In modern apocalyptic fiction, there is but one name known throughout the world, Left Behind. It is a novelized account of what will happen when the beast of Revelation shows up and decides to do his work. But it's terrible. Popular among the young and impressionable evangelical conservatives, but to any discerning reader, just terrible. The plot lines are thin, convoluted, completely lacking in reality or human condition and at some points, patently bogus. Like the part where as soon as the conservative Christians are raptured away, the world goes to heck in a rocket sled and just signs the whole planet over to the 'antichrist.' Like liberals could ever agree on anything. I put 'antichrist' in quotes because of how horribly they misuse the term. Nowhere in the Bible is mentioned "the antichrist." In the few places it does appear, it's "an antichrist" or "of antichrist." The antichrist is not a single person, but anyone with a certain attitude or ambition.
Anyway, Sigmund Brouwer and Hank Hanegraaff started their own series which is the partial-preterist answer to the Left Behind series. It's called "The Last Disciple." Instead of showing a future plot line, it is historical fiction as what John was talking about took place during the decade or so before the fall of the Temple in 70 AD. The wrote the first two books and then took a break to write "Fuse of Armageddon." Fuse is a tomorrow sort of book where you get the idea that the lead up to the climax of the book is taking place right now. In novel form, it shows what could happen if dispensational eschatologists took their beliefs to ultimate fruition and tried to bring about Armageddon by sacrificing a red heifer and cleansing the temple mount with its ashes. It shows what could happen if radical christian Zionists get their hands on the controls.
Mr. Brouwer as the novelist is the analog to Jerry Jenkins, the novelist of the LB series, and Mr. Hanegraaff is the theologian behind the story the same as Tim LaHaye. The prime difference is, Brouwer and Hanegraaff write things that could actually happen. Their characters say things people would actually say and they do things people might actually do. Their characters are smart and there's no spiritual heeby jeeby nonsense going on to finagle things in to fitting the biblical narrative counter to the way real people actually do things.
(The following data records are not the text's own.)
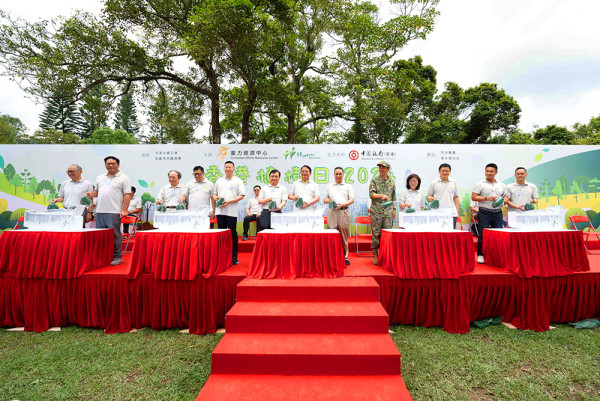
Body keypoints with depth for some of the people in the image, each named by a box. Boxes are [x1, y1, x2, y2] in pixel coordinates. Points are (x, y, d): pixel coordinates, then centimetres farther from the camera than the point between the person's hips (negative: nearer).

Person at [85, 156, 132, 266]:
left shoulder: (123, 178, 0)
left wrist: (124, 210, -13)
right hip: (100, 211, 6)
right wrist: (91, 194, 2)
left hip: (114, 212, -6)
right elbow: (97, 191, 26)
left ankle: (117, 257, 6)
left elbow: (127, 195, -6)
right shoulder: (100, 178, 18)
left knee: (115, 235, -2)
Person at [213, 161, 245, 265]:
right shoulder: (219, 181, 18)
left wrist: (228, 202, -14)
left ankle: (234, 257, 9)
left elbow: (241, 196, -5)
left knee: (233, 234, 1)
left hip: (231, 212, -4)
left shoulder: (238, 181, 3)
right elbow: (214, 194, 22)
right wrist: (216, 197, -3)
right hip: (220, 211, 4)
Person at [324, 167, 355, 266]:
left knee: (344, 235, -2)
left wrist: (343, 204, -10)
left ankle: (345, 257, 5)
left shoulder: (348, 186, 15)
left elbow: (352, 200, 7)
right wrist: (329, 200, -3)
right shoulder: (329, 186, 21)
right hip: (332, 212, 1)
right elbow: (324, 199, 20)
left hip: (344, 211, -1)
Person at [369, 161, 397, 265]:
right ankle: (375, 255, 10)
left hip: (388, 211, 3)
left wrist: (394, 209, 15)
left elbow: (393, 197, 18)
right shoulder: (374, 180, 1)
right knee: (376, 233, 0)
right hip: (376, 211, -3)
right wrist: (381, 195, -23)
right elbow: (371, 194, -8)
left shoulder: (392, 181, 11)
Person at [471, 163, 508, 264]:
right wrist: (486, 198, -15)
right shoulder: (480, 184, 1)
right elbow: (473, 197, -5)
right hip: (484, 213, -4)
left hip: (498, 213, 4)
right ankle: (480, 255, 4)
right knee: (482, 235, -4)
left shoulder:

In all my exploration of theology and eschatology, the partial preterist viewpoint is the only one that has ever made sense to me. And it doesn't rely on doing grammatical douchebaggery to make everything fit together like a jigsaw puzzle of a beautiful sunset which ends up being a mustard stain on a pair of mechanic's overalls. It fits together and it makes sense and all you have to do is take the literal things literally and the apocalyptic things apocalyptically. Also throw in a bit of 'tradition is slightly mistaken about when certain things happened.' I'm always a sucker for getting rid of outmoded traditions. It works because it makes sense for real people who said these things, who heard these things, and who did these things.
Being told that Armageddon was going to happen in 1997 is tantamount to child abuse in my view. Hope you had a better childhood. That's all I got to say about that.
The only trouble I have with this book is something that was a terrible aspect of the Left Behind series, portraying the other side. How do you write dialog for an argument for which one side is your side? When should the opposing side be left dumbfounded? How weak should the opposing side's arguments be? The Left Behind series portrayed the other side exactly as they saw the other side, the trouble is, that's not how the other side is. Brouwer and Hanegraaff do a much better job as far as I can see it, but it's still not perfect. What is perfect? I don't know. I'm on their side. I've never believed the stuff on the other side. Sometimes you genuinely try to show what the other side believes, and sometimes you're just pushing propaganda. Walk that line. These guys don't push the agenda too hard, it's just part of the facts of the story. In the end, the televangelist doesn't just magically switch sides on the issue, he thoughtfully admits that maybe his view isn't the only one, and that's something enlightenment does to real people.
Overall, I enjoyed this book. I love the way Brouwer interweaves his plot lines, telling each story in little snippets and moving back and forth between them right at the most suspenseful moments. I read this book pretty rapidly and would have read it faster had I had more time. I give it 9/10, for the message and for the story.
I will be reading the next book in the Last Disciple series, it's coming out later this year and will be called "The Last Temple."